C’est encore celui dont on ne doit pas prononcer le nom, un certain Donald T. qui voulait mettre un terme à cette alliance « obsolète et coûteuse ». Je ne pense pas qu’on puisse autant mettre l’organisation sur un piédestal, en garante de votre bien-être.
« Poutine peut se rassurer en se disant qu’il aura des relations avec la Chine, l’Iran, le Pakistan et quelques autres États qui sont indifférents au respect du droit international et des principes d’humanité ». Cette phrase teintée d’ironie hautaine, me semble tellement lunaire tant on a vu les pays « démocratiques » complètement bafouer le droit international et les principes d’humanité pendant la crise du Covid.

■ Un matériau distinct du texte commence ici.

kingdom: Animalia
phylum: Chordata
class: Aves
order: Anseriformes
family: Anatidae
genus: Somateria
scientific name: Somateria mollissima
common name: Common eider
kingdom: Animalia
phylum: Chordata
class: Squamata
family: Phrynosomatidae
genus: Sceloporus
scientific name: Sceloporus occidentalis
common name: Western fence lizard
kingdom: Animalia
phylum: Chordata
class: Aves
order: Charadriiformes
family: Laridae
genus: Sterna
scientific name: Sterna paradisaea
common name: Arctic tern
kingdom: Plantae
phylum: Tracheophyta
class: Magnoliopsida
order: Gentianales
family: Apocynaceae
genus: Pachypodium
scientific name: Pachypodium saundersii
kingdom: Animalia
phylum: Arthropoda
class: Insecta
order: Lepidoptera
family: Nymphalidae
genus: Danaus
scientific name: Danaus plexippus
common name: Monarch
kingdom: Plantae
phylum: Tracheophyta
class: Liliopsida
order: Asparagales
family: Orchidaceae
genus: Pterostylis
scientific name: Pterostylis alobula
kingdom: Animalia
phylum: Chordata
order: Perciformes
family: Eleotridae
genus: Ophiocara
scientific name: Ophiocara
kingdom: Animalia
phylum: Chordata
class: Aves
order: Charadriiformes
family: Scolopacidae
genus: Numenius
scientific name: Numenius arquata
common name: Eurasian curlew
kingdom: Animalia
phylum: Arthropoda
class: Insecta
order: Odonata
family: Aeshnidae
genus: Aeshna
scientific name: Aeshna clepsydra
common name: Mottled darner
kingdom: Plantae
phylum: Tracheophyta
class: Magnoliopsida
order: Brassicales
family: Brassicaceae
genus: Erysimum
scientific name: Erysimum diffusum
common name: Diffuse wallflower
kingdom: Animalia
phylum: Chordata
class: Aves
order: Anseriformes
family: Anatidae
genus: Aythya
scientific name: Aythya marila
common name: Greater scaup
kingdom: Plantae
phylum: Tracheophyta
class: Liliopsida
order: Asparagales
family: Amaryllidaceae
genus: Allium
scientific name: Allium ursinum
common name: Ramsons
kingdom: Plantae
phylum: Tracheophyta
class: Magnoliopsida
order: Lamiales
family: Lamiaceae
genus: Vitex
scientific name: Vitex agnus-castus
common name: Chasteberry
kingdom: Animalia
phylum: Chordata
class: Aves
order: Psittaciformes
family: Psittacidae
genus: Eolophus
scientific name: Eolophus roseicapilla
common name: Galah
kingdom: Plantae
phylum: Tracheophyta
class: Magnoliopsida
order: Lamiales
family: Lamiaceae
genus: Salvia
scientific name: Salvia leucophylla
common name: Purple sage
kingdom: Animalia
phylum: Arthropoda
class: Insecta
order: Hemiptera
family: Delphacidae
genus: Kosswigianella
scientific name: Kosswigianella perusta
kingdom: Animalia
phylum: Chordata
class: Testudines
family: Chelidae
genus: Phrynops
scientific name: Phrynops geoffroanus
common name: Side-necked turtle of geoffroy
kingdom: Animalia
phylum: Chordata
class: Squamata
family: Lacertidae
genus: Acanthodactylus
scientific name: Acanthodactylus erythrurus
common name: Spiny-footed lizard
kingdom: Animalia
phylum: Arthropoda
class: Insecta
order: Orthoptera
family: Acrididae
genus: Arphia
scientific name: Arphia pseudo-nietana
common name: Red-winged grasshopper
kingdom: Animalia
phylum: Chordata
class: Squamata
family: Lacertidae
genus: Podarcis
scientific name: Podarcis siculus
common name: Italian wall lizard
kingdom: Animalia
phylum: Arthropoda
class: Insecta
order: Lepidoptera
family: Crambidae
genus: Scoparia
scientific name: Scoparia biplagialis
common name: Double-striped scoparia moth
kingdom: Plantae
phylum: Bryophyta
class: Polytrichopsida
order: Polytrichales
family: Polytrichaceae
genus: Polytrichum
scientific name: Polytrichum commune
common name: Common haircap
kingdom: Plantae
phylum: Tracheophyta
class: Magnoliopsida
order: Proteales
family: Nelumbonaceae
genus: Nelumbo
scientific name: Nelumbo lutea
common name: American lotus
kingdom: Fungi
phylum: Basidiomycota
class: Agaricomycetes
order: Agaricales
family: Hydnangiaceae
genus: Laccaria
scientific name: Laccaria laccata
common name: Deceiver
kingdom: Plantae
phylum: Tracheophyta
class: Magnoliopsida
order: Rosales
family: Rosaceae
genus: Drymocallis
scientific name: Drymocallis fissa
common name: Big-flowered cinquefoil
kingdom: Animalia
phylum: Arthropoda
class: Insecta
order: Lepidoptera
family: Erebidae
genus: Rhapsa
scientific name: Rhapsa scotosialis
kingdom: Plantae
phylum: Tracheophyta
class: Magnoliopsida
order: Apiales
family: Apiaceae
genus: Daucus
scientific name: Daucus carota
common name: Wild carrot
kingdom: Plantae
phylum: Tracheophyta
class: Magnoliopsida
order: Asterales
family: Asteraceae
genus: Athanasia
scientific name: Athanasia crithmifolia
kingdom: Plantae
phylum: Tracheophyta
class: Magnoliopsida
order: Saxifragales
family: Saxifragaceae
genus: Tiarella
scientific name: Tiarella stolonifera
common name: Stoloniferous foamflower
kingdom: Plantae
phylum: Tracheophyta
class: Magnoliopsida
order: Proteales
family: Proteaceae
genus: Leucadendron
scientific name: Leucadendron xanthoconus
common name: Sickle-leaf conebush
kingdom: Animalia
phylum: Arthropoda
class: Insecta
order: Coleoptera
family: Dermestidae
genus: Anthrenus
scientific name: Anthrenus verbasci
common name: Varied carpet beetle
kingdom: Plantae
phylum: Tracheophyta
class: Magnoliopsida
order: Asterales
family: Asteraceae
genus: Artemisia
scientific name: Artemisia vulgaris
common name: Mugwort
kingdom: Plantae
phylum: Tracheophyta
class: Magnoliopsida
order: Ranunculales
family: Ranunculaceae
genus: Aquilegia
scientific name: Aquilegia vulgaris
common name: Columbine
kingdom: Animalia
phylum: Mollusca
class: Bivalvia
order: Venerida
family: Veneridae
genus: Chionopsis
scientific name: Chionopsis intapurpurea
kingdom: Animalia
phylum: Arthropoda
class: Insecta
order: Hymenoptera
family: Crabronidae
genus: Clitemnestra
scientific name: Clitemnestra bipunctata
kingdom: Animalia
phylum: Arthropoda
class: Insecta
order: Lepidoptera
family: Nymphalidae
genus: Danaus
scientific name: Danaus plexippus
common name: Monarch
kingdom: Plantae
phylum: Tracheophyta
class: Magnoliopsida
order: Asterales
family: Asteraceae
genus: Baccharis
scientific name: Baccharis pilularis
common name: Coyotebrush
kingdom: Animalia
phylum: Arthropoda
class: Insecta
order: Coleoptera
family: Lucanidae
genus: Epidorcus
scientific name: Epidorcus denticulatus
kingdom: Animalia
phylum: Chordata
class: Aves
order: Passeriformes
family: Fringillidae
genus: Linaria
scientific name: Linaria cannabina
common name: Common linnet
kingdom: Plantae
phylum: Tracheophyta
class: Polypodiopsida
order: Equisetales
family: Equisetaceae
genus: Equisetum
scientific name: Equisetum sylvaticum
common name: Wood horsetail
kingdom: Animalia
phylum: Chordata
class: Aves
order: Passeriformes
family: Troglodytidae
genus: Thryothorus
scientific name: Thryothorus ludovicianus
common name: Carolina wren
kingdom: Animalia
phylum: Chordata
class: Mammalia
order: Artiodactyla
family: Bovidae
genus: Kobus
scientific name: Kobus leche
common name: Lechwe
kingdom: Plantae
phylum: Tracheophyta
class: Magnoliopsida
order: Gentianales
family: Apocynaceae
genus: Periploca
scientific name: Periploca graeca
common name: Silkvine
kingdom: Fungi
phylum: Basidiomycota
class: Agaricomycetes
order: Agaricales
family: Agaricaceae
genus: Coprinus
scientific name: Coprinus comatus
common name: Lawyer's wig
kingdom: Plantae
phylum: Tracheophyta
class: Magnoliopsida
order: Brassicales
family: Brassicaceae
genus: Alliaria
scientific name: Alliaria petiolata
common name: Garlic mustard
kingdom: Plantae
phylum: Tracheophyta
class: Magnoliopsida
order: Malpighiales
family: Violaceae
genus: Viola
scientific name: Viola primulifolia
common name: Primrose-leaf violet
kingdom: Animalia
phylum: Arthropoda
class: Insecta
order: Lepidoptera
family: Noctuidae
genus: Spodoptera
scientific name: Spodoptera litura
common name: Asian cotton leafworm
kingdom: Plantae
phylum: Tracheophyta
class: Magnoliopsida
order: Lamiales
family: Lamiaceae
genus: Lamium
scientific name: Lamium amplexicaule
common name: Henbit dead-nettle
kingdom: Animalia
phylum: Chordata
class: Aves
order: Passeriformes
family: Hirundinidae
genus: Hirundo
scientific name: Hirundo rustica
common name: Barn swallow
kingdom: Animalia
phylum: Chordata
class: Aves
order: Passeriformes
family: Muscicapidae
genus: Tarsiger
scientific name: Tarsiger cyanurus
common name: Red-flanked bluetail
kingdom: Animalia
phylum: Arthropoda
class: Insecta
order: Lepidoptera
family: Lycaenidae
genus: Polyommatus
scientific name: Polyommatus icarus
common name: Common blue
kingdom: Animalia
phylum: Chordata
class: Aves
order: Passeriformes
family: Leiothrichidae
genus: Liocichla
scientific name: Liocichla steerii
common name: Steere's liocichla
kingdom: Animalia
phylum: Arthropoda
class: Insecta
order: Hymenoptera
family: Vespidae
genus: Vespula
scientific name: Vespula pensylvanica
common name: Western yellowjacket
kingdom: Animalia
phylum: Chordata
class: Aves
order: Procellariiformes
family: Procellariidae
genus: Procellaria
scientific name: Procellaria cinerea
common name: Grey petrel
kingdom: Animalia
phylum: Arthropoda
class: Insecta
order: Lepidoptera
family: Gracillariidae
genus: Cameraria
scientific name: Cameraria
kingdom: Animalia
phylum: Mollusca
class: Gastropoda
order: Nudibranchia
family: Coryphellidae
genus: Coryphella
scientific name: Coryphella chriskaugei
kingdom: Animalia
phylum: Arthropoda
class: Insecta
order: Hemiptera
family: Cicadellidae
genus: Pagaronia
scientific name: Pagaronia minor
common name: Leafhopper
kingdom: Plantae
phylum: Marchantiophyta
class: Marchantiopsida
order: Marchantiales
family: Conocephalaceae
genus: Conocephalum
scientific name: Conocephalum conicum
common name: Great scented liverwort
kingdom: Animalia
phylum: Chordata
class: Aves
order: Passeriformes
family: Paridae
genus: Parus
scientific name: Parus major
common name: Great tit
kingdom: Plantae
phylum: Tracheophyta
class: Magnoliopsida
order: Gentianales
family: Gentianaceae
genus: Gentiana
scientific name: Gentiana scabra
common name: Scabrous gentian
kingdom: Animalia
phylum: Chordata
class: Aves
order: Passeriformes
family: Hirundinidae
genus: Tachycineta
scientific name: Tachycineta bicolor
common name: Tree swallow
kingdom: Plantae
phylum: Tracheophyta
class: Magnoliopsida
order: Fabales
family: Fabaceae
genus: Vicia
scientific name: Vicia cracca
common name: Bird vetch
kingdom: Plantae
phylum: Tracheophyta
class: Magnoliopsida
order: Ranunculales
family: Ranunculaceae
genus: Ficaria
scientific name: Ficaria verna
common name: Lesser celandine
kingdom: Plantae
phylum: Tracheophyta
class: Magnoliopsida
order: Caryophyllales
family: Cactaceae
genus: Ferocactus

« Le scénario du pire » me semble tellement farfelu qu’il ne mérite pas de réaction. Pour rappel, la Russie est désormais la première puissance nucléaire et bénéficie donc d’une force de frappe tout simplement imparable et inédite (notamment grâce aux missiles dit « sarmat », surnommés satan à la puissance à peu près 1000 fois supérieure à la bombe d’Hiroshima). Aucun pays ne rentrera en guerre avec la certitude d’avoir perdu d’avance et d’aller à l’encontre d’une déconvenue, potentiellement dévastatrice, prévue et prévisible. Comme aucune sanction n’effraiera Poutine … La puissance économique Russe, tant en acheteur qu’en vendeur, est beaucoup trop grande. Pour l’anecdote, Mattéo Draghi s’est déjà assuré que les marques de luxe italiennes pourraient toujours vendre sur le marché Russe.
Voilà mon avis à ce moment M, qui est bien sûr sujet à évoluer … Je ne suis pas un soutient indéfectible Russe et je ne suis pas politisé, je refuse tout simplement de recracher le discours manichéen pré-mâché que l’on me donne.